The decision of the district court is AFFIRMED.
. In 1979, AS 28.35.030(a) provided in relevant part:
A person who, while under the influence of intoxicating liquor .. . operates or drives an automobile, motorcycle or other motor vehicle in the state, upon conviction, is punishable by . ..
. AS 28.35.050(b) provides in relevant part:
The operator of a vehicle involved in an accident resulting only in damage to a vehicle driven or attended by a person shall immediately stop the vehicle at the scene of the accident or as close to it as possible and return to, and remain at, the scene of the accident until he has fulfilled the requirements of § 60 of this chapter.
. AS 28.35.060(a) provides:
The operator of a vehicle involved in an accident resulting in injury to or death of a person or damage to a vehicle which is driven or attended by a person shall give his name, address, and vehicle license number to the person struck or injured, or the operator or occupant, or the person attending, and the vehicle collided with and shall render to any person injured reasonable assistance, including making of arrangements for attendance upon the person by a physician and transportation, in a manner which will not cause further injury, to a hospital for medical treatment if it is apparent that treatment is desirable. Under no circumstances is the giving of assistance or other compliance with the provision of this paragraph evidence of the liability of an operator for the accident.
. 13 AAC 02.545(b) provides:
Every driver of a vehicle shall exercise care to avoid colliding with a pedestrian, an animal or another vehicle.
. U.S. Const, amend. V: “[N]or shall any person be subject for the same offense to be twice put in jeopardy of life or limb; ...” Alaska Const, art. 1, § 9: “No person shall be put in jeopardy twice for the same offense.”
. The Alaska rule has been summarized as follows:
The test we announced in Whitton v. State, 479 P.2d 302, 312 (Alaska 1970), for determining whether separate statutory crimes constitute the “same offense” for purposes of prohibiting double punishment, is whether differences in intent or conduct between the statutory offenses are substantial in relation to the basic social interests protected or vindicated by the statutes.
Calder v. State, 619 P.2d 1026, 1028 (Alaska 1980).
. The federal rule has been summarized as follows:
The applicable rule is that where the same act or transaction constitutes a violation of two distinct statutory provisions, the test to be applied to determine whether there are two offenses or only one, is whether each provision requires proof of a fact which the other does not ....
Brown v. Ohio, 432 U.S. 161, 166, 97 S.Ct. 2221, 2225, 53 L.Ed.2d 187, 194 (1977), quoting Blockburger v. United States, 284 U.S. 299, 52 S.Ct. 180, 76 L.Ed. 306 (1932).
. The Alaska Supreme Court recognized the applicability of “collateral estoppel” to criminal cases in DeSacia v. State, 469 P.2d 369, 379 (Alaska 1970); and Dapcevich v. State, 360 P.2d 789, 792-93 (Alaska 1961); cf. State v. Kott, 636 P.2d 622 (Alaska App.1981).

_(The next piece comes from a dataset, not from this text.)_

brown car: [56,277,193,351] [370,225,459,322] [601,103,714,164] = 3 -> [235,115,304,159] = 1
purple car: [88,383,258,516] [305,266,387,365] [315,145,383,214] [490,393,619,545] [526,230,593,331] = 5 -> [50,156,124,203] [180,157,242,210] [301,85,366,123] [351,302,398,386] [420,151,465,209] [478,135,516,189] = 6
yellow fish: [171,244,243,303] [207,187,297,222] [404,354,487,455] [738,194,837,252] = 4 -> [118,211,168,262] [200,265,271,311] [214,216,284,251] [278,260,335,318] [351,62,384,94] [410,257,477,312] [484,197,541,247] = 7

. A general verdict of guilty ordinarily prevents a defendant from relying on a prior conviction to bar consideration of an issue at a subsequent trial. It is assumed that all issues were resolved against him. See Nimmer, The Double Jeopardy Clause as a Bar to Reintroducing Evidence, 89 Yale L.J. 962, 973 (1980). Since intoxication is both a possible defense to leaving the scene and an element of OMVI, we consider their interplay in light of the collateral estoppel doctrine.
. Miller did not seek to have the OMVI charges dismissed in the lower court because of prosecutorial vindictiveness, nor did he argue this issue in his brief. He did raise it in passing in oral argument. We therefore decline to consider the issue, having concluded that it was improperly preserved for appeal. Prosecutorial vindictiveness is discussed in Atchak v. State, 640 P.2d 135 (Alaska App.1981).